But your proof is not clear. Don't try to make it shorter. x is a limit point of $\displaystyle E^c$ but $\displaystyle x \not \in E^c$ ? Why ? Shouldn't you say "Let's assume $\displaystyle x \not \in E^c$" ?$\displaystyle \color{red}\text{I did, I said lets assume its a limit point of }E^c\text{ but not in }E^c$

And I think at least that red part should be changed. It is no sense to say that a set "belongs" to a set (in that case). $\displaystyle \color{red}\text{What you have put in red I did not have in my post Moo}$

Also, I've never been fond of «"blabla" because there is a contradiction if». It does not follow a logical path. Make your assumptions, state clearly what you suppose. List the properties that would come from these assumptions and then

**conclude** by saying there is a contradiction.
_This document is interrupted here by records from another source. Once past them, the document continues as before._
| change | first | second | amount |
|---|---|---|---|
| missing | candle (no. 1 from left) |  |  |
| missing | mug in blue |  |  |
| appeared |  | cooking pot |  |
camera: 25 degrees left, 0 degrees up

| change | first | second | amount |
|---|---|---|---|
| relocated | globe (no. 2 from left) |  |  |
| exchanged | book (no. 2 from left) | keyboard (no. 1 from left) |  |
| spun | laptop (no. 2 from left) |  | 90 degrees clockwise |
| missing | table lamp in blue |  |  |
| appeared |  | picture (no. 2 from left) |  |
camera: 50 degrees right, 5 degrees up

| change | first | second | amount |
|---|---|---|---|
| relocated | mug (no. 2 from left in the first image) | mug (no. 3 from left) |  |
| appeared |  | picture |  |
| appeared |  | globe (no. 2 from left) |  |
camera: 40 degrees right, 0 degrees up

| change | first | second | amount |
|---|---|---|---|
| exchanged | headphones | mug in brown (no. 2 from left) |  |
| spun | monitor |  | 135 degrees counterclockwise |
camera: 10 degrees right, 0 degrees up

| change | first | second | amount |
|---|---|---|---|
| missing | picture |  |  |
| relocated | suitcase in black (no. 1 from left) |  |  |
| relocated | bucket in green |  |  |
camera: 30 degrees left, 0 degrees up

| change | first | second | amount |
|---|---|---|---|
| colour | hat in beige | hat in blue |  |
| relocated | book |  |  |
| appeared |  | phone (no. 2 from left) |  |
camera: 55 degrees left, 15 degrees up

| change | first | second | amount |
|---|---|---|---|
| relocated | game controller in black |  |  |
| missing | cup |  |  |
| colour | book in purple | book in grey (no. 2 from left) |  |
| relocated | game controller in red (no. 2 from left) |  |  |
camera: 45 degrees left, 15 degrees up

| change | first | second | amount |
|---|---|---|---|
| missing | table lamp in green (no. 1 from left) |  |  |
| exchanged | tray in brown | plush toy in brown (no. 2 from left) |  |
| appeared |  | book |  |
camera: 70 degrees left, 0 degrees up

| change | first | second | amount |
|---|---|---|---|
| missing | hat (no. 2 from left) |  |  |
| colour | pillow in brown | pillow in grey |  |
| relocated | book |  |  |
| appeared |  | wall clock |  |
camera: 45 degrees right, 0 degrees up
By definition I proved that a limit point of E^c could not be an element of E because it would contradict E being open (since every point of an open set must be an interior point), So since all limit points of E^c can not be in E they must be in E^c because they are compliments, and the defintion of a closed set is a set who contains all its limit points. And I wrote this post with definitions and references specifically for the OP. I wrote it for them, not other people. So sorry if I made references to things that others are not well-versed in. I did not want to write a formal proof and do the homework for them, I wanted to give an outline. Later I will come back and write a formal proof with definitions. Thank you Moo, I appreciate when people call me out on things (even though here I think I was ok) because its forces me to get better. P.S. you misquoted me somehow.